- **Activity**
Output each record exactly, with nothing omitted.

[Saved entries]
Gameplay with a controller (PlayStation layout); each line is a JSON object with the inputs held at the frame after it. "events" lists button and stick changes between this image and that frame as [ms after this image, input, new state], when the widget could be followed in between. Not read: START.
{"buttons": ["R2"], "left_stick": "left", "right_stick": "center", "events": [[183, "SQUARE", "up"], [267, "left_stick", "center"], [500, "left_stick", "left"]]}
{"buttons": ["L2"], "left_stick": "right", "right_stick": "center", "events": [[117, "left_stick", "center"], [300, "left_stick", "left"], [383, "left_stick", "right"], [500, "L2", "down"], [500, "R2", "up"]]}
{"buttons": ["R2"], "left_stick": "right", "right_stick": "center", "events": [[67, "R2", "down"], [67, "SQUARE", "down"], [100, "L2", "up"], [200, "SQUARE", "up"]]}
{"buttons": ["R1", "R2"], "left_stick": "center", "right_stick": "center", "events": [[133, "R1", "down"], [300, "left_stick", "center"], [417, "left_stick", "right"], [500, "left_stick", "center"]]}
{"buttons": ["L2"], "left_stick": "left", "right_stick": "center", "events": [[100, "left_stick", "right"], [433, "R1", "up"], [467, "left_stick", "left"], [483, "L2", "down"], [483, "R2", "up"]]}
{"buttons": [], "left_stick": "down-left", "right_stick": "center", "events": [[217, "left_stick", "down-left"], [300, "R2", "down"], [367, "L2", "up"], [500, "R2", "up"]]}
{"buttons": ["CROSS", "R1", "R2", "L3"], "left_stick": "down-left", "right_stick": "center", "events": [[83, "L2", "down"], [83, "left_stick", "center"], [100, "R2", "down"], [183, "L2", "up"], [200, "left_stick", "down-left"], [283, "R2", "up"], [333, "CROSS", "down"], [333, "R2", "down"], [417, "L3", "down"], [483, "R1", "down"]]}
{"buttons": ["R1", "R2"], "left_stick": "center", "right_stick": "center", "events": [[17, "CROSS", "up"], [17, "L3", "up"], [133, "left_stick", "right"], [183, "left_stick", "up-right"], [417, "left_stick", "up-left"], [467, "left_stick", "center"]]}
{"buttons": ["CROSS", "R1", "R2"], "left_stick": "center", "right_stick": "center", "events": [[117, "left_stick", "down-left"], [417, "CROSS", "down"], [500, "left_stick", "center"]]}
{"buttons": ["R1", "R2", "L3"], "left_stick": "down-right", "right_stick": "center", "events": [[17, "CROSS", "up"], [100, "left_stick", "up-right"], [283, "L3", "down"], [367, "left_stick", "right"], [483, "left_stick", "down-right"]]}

- **Response to the task**
Gameplay with a controller (PlayStation layout); each line is a JSON object with the inputs held at the frame after it. "events" lists button and stick changes between this image and that frame as [ms after this image, input, new state], when the widget could be followed in between. Not read: START.
{"buttons": ["R2"], "left_stick": "left", "right_stick": "center", "events": [[183, "SQUARE", "up"], [267, "left_stick", "center"], [500, "left_stick", "left"]]}
{"buttons": ["L2"], "left_stick": "right", "right_stick": "center", "events": [[117, "left_stick", "center"], [300, "left_stick", "left"], [383, "left_stick", "right"], [500, "L2", "down"], [500, "R2", "up"]]}
{"buttons": ["R2"], "left_stick": "right", "right_stick": "center", "events": [[67, "R2", "down"], [67, "SQUARE", "down"], [100, "L2", "up"], [200, "SQUARE", "up"]]}
{"buttons": ["R1", "R2"], "left_stick": "center", "right_stick": "center", "events": [[133, "R1", "down"], [300, "left_stick", "center"], [417, "left_stick", "right"], [500, "left_stick", "center"]]}
{"buttons": ["L2"], "left_stick": "left", "right_stick": "center", "events": [[100, "left_stick", "right"], [433, "R1", "up"], [467, "left_stick", "left"], [483, "L2", "down"], [483, "R2", "up"]]}
{"buttons": [], "left_stick": "down-left", "right_stick": "center", "events": [[217, "left_stick", "down-left"], [300, "R2", "down"], [367, "L2", "up"], [500, "R2", "up"]]}
{"buttons": ["CROSS", "R1", "R2", "L3"], "left_stick": "down-left", "right_stick": "center", "events": [[83, "L2", "down"], [83, "left_stick", "center"], [100, "R2", "down"], [183, "L2", "up"], [200, "left_stick", "down-left"], [283, "R2", "up"], [333, "CROSS", "down"], [333, "R2", "down"], [417, "L3", "down"], [483, "R1", "down"]]}
{"buttons": ["R1", "R2"], "left_stick": "center", "right_stick": "center", "events": [[17, "CROSS", "up"], [17, "L3", "up"], [133, "left_stick", "right"], [183, "left_stick", "up-right"], [417, "left_stick", "up-left"], [467, "left_stick", "center"]]}
{"buttons": ["CROSS", "R1", "R2"], "left_stick": "center", "right_stick": "center", "events": [[117, "left_stick", "down-left"], [417, "CROSS", "down"], [500, "left_stick", "center"]]}
{"buttons": ["R1", "R2", "L3"], "left_stick": "down-right", "right_stick": "center", "events": [[17, "CROSS", "up"], [100, "left_stick", "up-right"], [283, "L3", "down"], [367, "left_stick", "right"], [483, "left_stick", "down-right"]]}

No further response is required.